• **ABOUT THIS EXERCISE**: Could you copy exactly the lines below, beginning at the line with "70: (923, 440, 0.46)" and stopping after the line with "74: (854, 584, 0.45)", with no pictures?

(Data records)

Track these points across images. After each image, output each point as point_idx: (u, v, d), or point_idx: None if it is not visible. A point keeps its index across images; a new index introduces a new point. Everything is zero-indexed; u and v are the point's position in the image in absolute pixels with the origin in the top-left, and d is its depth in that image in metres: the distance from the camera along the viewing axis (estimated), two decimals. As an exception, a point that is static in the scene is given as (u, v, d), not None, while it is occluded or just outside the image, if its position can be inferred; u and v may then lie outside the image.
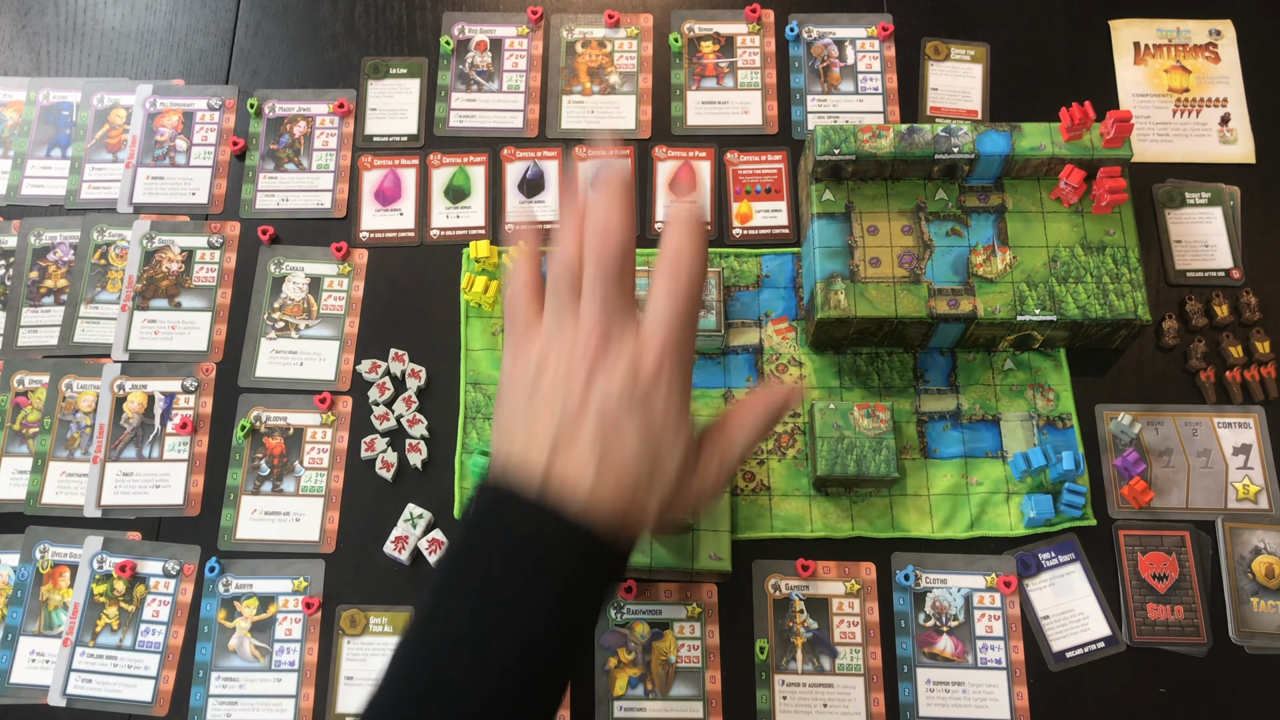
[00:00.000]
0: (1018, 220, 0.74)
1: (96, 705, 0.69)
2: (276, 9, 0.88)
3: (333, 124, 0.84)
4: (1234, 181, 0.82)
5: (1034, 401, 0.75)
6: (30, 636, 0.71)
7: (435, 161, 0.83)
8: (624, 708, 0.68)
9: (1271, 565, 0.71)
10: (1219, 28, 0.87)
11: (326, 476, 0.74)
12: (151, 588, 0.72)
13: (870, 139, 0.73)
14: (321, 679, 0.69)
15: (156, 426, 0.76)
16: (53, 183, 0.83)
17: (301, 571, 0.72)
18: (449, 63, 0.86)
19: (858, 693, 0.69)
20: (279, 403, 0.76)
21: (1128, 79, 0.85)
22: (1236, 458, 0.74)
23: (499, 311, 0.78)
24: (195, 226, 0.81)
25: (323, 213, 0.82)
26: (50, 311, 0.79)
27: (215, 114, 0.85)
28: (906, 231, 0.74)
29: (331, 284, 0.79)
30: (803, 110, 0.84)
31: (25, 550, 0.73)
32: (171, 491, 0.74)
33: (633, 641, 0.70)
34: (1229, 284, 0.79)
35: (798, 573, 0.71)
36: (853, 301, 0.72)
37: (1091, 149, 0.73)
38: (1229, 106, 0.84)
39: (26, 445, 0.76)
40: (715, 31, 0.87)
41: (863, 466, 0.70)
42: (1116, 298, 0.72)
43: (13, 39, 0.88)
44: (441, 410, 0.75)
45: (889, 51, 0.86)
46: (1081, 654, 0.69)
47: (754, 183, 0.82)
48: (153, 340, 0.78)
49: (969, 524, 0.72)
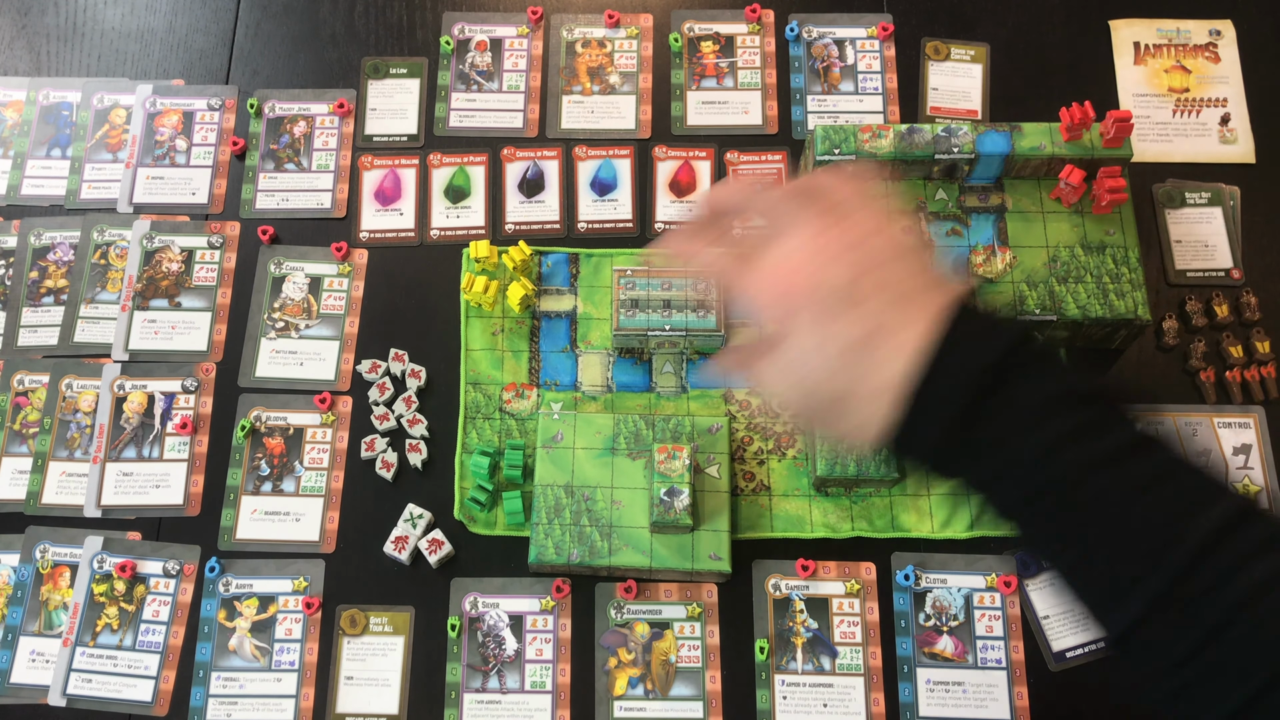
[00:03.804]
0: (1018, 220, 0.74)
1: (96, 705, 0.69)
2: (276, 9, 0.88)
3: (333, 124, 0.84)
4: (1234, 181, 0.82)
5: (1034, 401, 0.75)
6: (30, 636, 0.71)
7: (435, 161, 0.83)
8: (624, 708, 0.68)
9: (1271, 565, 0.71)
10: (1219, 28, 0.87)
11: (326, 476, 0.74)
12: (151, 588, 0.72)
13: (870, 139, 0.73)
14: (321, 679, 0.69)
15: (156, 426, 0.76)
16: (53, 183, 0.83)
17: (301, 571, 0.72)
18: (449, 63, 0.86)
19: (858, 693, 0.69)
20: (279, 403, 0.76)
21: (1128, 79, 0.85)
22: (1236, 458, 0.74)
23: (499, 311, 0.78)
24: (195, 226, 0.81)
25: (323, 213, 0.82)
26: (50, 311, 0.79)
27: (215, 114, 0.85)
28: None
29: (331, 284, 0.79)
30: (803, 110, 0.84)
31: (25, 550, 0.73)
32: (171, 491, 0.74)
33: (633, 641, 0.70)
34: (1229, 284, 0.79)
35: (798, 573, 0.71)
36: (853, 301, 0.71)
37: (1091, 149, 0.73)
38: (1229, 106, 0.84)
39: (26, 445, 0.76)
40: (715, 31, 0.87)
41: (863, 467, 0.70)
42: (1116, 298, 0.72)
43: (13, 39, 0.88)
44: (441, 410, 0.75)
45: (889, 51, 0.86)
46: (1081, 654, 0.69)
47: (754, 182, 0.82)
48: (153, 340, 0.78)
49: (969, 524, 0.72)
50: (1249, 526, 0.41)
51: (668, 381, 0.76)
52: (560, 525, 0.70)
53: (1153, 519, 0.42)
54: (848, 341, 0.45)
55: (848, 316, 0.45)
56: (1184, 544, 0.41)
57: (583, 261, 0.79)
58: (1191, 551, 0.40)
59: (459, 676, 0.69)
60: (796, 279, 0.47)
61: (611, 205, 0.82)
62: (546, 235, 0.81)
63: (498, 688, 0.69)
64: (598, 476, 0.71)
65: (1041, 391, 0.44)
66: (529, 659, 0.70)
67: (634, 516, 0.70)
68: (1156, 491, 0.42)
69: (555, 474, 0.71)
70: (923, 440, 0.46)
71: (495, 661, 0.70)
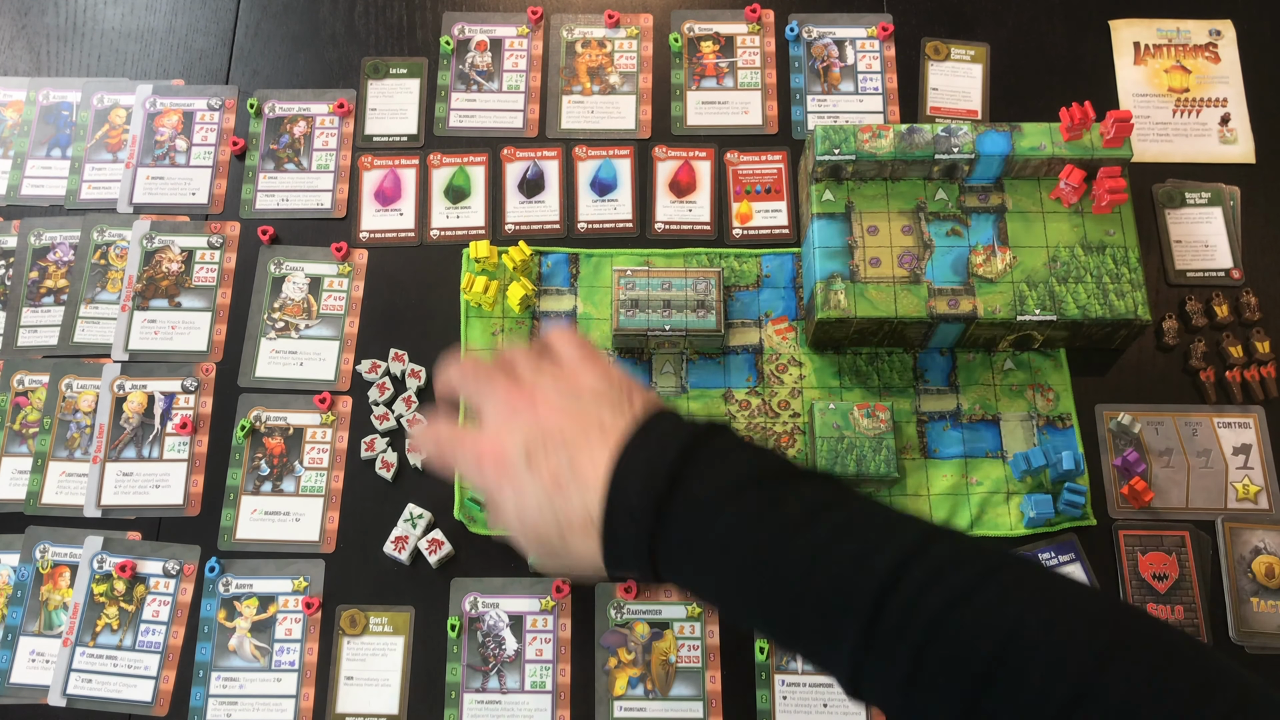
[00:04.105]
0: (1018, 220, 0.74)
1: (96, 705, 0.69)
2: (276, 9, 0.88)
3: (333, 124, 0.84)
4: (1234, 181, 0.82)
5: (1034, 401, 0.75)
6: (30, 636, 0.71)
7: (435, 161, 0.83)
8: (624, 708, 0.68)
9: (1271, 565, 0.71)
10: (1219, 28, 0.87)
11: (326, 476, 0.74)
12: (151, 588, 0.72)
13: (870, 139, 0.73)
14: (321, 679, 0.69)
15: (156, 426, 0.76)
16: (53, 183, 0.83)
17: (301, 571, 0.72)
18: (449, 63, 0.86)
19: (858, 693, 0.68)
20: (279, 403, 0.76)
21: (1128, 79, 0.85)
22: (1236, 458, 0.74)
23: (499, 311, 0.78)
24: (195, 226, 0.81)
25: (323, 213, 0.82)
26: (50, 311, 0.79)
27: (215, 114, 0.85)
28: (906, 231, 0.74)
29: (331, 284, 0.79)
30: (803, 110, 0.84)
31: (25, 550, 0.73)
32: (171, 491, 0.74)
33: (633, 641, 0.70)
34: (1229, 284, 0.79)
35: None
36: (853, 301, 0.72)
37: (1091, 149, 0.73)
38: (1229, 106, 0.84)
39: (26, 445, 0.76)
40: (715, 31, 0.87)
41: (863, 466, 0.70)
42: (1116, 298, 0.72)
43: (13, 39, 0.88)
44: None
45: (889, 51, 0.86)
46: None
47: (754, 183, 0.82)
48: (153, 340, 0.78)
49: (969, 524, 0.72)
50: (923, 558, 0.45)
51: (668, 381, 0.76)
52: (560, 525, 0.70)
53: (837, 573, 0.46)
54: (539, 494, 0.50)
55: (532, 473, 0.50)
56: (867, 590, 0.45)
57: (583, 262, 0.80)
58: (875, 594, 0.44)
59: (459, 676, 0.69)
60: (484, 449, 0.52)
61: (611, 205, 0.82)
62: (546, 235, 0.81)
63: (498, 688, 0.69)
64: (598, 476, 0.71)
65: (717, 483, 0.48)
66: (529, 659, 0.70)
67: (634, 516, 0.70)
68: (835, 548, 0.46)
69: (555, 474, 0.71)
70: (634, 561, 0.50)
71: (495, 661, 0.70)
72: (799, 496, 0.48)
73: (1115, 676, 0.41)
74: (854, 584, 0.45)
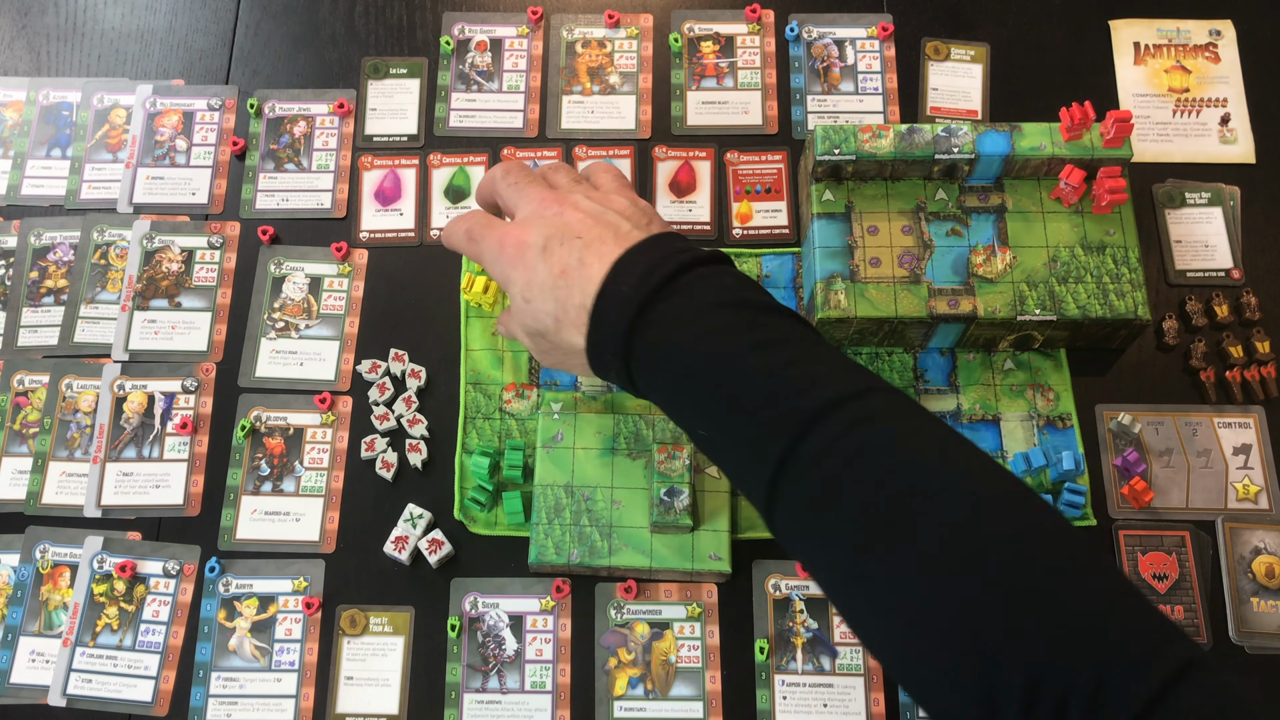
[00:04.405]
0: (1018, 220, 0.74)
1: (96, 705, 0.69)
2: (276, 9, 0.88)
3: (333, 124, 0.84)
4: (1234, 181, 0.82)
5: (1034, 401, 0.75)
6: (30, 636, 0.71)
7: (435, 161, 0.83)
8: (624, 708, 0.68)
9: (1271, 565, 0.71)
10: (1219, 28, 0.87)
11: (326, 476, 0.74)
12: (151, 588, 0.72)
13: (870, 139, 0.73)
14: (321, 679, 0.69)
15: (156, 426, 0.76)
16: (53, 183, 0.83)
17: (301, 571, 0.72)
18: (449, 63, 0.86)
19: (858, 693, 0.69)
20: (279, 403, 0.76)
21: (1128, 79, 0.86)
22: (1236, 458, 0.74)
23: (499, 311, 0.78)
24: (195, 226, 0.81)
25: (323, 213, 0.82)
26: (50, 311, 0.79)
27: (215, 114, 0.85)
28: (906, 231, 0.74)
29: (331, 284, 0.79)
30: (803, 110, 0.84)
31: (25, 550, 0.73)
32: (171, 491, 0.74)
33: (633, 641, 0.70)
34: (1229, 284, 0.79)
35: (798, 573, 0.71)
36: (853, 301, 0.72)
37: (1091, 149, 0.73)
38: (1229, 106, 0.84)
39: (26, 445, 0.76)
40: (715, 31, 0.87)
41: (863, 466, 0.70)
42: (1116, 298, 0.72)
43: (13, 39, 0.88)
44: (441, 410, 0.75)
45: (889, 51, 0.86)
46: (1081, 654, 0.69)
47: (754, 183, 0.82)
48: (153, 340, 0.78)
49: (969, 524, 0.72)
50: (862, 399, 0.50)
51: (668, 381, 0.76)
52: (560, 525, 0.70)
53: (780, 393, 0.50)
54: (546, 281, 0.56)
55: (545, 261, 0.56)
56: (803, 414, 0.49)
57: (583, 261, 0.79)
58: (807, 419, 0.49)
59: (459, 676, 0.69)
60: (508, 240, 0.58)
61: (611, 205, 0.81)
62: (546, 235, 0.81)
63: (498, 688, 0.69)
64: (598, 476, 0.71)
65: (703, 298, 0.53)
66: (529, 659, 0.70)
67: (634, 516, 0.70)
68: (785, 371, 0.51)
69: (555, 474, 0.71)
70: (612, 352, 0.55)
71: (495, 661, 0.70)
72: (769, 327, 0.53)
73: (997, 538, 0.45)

• **RESULT FOR THIS EXERCISE**:
70: (923, 440, 0.46)
71: (495, 661, 0.70)
[00:04.105]
0: (1018, 220, 0.74)
1: (96, 705, 0.69)
2: (276, 9, 0.88)
3: (333, 124, 0.84)
4: (1234, 181, 0.82)
5: (1034, 401, 0.75)
6: (30, 636, 0.71)
7: (435, 161, 0.83)
8: (624, 708, 0.68)
9: (1271, 565, 0.71)
10: (1219, 28, 0.87)
11: (326, 476, 0.74)
12: (151, 588, 0.72)
13: (870, 139, 0.73)
14: (321, 679, 0.69)
15: (156, 426, 0.76)
16: (53, 183, 0.83)
17: (301, 571, 0.72)
18: (449, 63, 0.86)
19: (858, 693, 0.68)
20: (279, 403, 0.76)
21: (1128, 79, 0.85)
22: (1236, 458, 0.74)
23: (499, 311, 0.78)
24: (195, 226, 0.81)
25: (323, 213, 0.82)
26: (50, 311, 0.79)
27: (215, 114, 0.85)
28: (906, 231, 0.74)
29: (331, 284, 0.79)
30: (803, 110, 0.84)
31: (25, 550, 0.73)
32: (171, 491, 0.74)
33: (633, 641, 0.70)
34: (1229, 284, 0.79)
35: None
36: (853, 301, 0.72)
37: (1091, 149, 0.73)
38: (1229, 106, 0.84)
39: (26, 445, 0.76)
40: (715, 31, 0.87)
41: (863, 466, 0.70)
42: (1116, 298, 0.72)
43: (13, 39, 0.88)
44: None
45: (889, 51, 0.86)
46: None
47: (754, 183, 0.82)
48: (153, 340, 0.78)
49: (969, 524, 0.72)
50: (923, 558, 0.45)
51: (668, 381, 0.76)
52: (560, 525, 0.70)
53: (837, 573, 0.46)
54: (539, 494, 0.50)
55: (532, 473, 0.50)
56: (867, 590, 0.45)
57: (583, 262, 0.80)
58: (875, 594, 0.44)
59: (459, 676, 0.69)
60: (484, 449, 0.52)
61: (611, 205, 0.82)
62: (546, 235, 0.81)
63: (498, 688, 0.69)
64: (598, 476, 0.71)
65: (717, 483, 0.48)
66: (529, 659, 0.70)
67: (634, 516, 0.70)
68: (835, 548, 0.46)
69: (555, 474, 0.71)
70: (634, 561, 0.50)
71: (495, 661, 0.70)
72: (799, 496, 0.48)
73: (1115, 676, 0.41)
74: (854, 584, 0.45)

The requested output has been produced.